Views of Lyndon LaRouche and The LaRouche Movement - Economics and Politics - Marxist Roots - Dialectical Economics: An Introduction To Marxist Political Economy

In Dialectical Economics: An Introduction to Marxist Political Economy, a book published in 1975 by D. C. Heath and Company under the pen name Lyn Marcus, LaRouche tried to show that numerous Marxists – ranging from the Monthly Review group to Ernest Mandel, Vladimir Lenin, Leon Trotsky, Joseph Stalin, Mao Zedong, Fidel Castro and the "Soviet economists" – had failed to correctly understand and interpret Marx's writing.

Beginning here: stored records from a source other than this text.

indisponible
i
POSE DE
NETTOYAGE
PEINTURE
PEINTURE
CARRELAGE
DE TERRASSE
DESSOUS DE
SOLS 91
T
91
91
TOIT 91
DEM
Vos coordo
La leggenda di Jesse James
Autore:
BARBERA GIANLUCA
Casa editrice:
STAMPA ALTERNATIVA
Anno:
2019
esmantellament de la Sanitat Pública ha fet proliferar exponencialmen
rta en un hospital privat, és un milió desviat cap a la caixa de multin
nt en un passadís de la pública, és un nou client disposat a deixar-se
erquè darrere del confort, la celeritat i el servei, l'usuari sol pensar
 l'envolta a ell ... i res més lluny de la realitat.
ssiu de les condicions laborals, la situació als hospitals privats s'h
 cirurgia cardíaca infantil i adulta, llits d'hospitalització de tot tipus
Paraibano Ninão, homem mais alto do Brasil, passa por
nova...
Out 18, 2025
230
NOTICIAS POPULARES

Marxists he admired – apart from Marx himself – were Rosa Luxemburg and Yevgeni Preobrazhensky.

According to a review by Martin Bronfenbrenner in The Journal of Political Economy, about half of the book was devoted to dialectical philosophy, "with a strong epistemological stress", with the other half devoted to discussions of economic and general history, anthropology and sociology, and actual economics, including a surprisingly large helping of business administration – Bronfenbrenner noted that LaRouche seemed to have "more private-business experience than the great majority of academic economists", including a familiarity with the way speculative overcapitalization, operating at the borders of white-collar crime, creates "fictitious capitals" that later do not match their actual earning power. Like Thorstein Veblen, LaRouche subscribed to an overcapitalization theory of economic depression.

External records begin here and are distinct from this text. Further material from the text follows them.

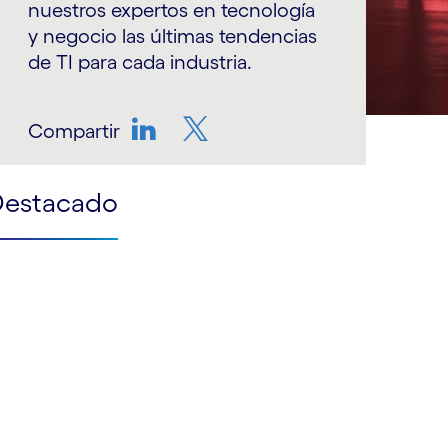
nuestros expertos en tecnología
y negocio las últimas tendencias
de TI para cada industria.
Compartir
LinkedIn
Twitter
Destacado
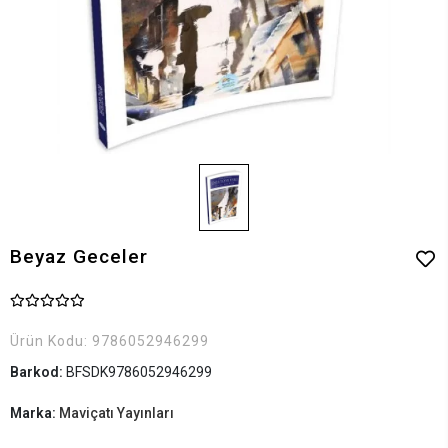
Beyaz Geceler
Ürün Kodu:
9786052946299
Barkod:
BFSDK9786052946299
Marka:
Maviçatı Yayınları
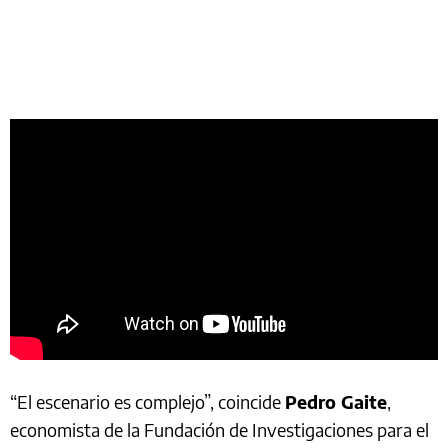
“El escenario es complejo”, coincide
Pedro Gaite
,
economista de la Fundación de Investigaciones para el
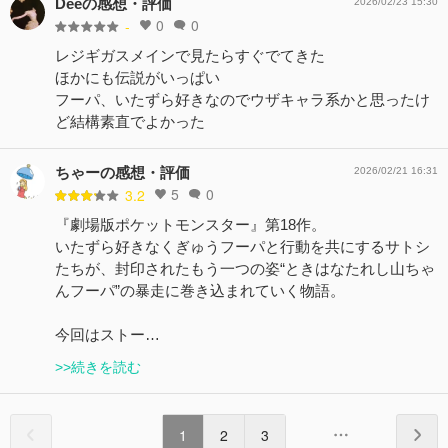
Deeの感想・評価
2026/02/23 15:30
0
0
-
レジギガスメインで見たらすぐでてきた
ほかにも伝説がいっぱい
フーパ、いたずら好きなのでウザキャラ系かと思ったけ
ど結構素直でよかった
ちゃーの感想・評価
2026/02/21 16:31
5
0
3.2
『劇場版ポケットモンスター』第18作。
いたずら好きなくぎゅうフーパと行動を共にするサトシ
たちが、封印されたもう一つの姿“ときはなたれし山ちゃ
んフーパ”の暴走に巻き込まれていく物語。
今回はストー…
>>続きを読む
1
2
3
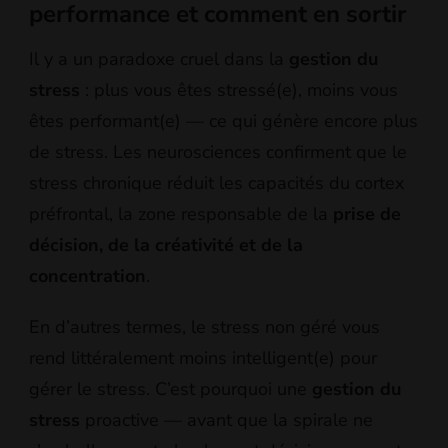
performance et comment en sortir
Il y a un paradoxe cruel dans la
gestion du
stress
: plus vous êtes stressé(e), moins vous
êtes performant(e) — ce qui génère encore plus
de stress. Les neurosciences confirment que le
stress chronique réduit les capacités du cortex
préfrontal, la zone responsable de la
prise de
décision, de la créativité et de la
concentration
.
En d’autres termes, le stress non géré vous
rend littéralement moins intelligent(e) pour
gérer le stress. C’est pourquoi une
gestion du
stress
proactive — avant que la spirale ne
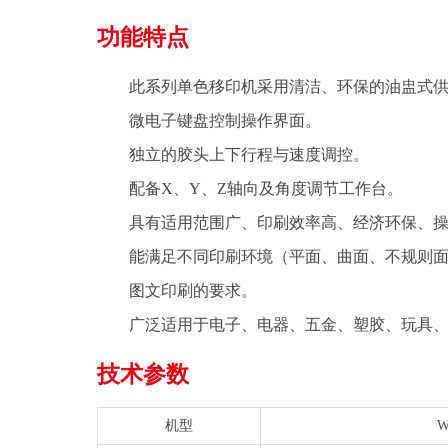
功能特点
此系列单色移印机采用清洁、环保的油盅式
微电子键盘控制操作界面。
独立的胶头上下行程与速度调控。
配备X、Y、Z轴向及角度调节工作台。
具有适用范围广、印刷效率高、经济环保、
能满足不同印刷环境（平面、曲面、不规则
图文印刷的要求。
广泛适用于电子、电器、五金、塑胶、玩具
技术参数
机型
W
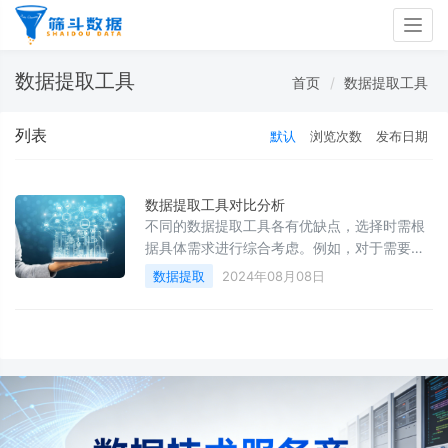
Togg
navig
数据提取工具
首页
数据提取工具
列表
默认
浏览次数
发布日期
数据提取工具对比分析
不同的数据提取工具各有优缺点，选择时需根
据具体需求进行综合考虑。例如，对于需要处
理大量异构数据的情况，DataX可能是更合适
数据提取
2024年08月08日
的选择；而对于需要从网站中提取数据的情
况，Web Scraping工具则更具优势。此外，还
需考虑工具的易用性、性能、成本等因素。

According to Bronfenbrenner, LaRouche viewed conventional economics as a "withered arm of philosophy", which had taken a wrong turn towards reductionism under the influence of British empiricists such as Locke and Hume. LaRouche's definition of reductionism was as follows:

The fundamental fallacy of ordinary understanding is the delusion that the universe is reducible to simple substance, or—the more Hume-like view—that the content of human knowledge is limited to simple-substance-like, self-evident sense perceptions. This discredited outlook—whether it takes the naive mechanistic or the equivalent mechanistic outlook of empiricism—is termed reductionism. All varieties of reductionism are formally premised on the fallacious assumption of formal logic, that the universe can be represented as discrete points interconnected by formal relations.

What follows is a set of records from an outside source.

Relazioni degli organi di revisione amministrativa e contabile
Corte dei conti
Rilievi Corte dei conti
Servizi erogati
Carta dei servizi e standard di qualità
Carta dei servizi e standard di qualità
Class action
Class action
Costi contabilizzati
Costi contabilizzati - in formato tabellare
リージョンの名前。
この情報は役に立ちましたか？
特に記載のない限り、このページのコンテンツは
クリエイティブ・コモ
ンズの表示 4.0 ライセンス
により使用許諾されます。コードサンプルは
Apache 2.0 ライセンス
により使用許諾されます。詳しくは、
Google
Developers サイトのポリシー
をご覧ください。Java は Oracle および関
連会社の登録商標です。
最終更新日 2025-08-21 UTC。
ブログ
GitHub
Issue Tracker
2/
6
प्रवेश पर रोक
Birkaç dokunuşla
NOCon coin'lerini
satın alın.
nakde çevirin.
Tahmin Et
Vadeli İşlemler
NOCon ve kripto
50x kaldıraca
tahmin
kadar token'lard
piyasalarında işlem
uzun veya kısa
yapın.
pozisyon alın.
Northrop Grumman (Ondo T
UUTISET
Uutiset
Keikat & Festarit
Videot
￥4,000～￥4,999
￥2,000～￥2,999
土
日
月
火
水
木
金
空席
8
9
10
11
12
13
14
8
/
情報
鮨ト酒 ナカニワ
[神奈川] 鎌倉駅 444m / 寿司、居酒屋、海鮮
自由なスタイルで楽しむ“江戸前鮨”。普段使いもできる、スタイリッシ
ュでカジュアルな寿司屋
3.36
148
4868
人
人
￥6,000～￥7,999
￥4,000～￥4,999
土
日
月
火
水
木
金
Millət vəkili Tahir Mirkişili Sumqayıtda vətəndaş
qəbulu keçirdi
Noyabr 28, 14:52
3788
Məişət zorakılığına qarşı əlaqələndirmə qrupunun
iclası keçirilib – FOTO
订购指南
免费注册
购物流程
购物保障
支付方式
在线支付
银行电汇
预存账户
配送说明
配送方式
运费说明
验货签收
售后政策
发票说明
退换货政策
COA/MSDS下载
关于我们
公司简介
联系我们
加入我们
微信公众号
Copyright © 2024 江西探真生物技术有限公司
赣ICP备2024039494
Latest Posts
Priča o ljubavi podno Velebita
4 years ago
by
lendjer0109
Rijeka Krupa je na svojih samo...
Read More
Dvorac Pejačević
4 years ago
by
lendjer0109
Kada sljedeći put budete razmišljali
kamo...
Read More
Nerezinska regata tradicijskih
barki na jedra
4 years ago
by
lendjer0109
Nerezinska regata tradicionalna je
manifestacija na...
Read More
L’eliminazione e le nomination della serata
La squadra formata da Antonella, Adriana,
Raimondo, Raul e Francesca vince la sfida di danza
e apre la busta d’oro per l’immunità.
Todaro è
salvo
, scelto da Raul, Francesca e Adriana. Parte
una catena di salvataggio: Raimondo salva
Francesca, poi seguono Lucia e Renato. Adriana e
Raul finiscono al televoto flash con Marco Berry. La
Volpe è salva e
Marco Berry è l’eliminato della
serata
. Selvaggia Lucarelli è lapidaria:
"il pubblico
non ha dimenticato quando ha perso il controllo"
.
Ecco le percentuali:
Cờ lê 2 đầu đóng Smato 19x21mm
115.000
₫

From this it followed, Bronfenbrenner said, that LaRouche viewed bourgeois economists' concern with prices as reductionism, versus the Marxian concern with values. The reductionist fallacy then lies in adjusting a value theory like labor theory to fit in with price theory; in LaRouche's view, economists should work in the opposite direction.

According to Bronfenbrenner, LaRouche viewed capitalist America as headed for a kind of fascism not much better than that of the Nazis; but he noted that LaRouche's own vision of socialism, and the trade-off between necessity and freedom in a centrally planned economy, seemed apt to result in the justification of a different kind of dictatorship:

Judging from his controversial manner, impresses at least one reader as a Me-for-Dictator type to whom it would be dangerous to entrust the task of drawing any boundary between the domain of freedom and that of necessity or order.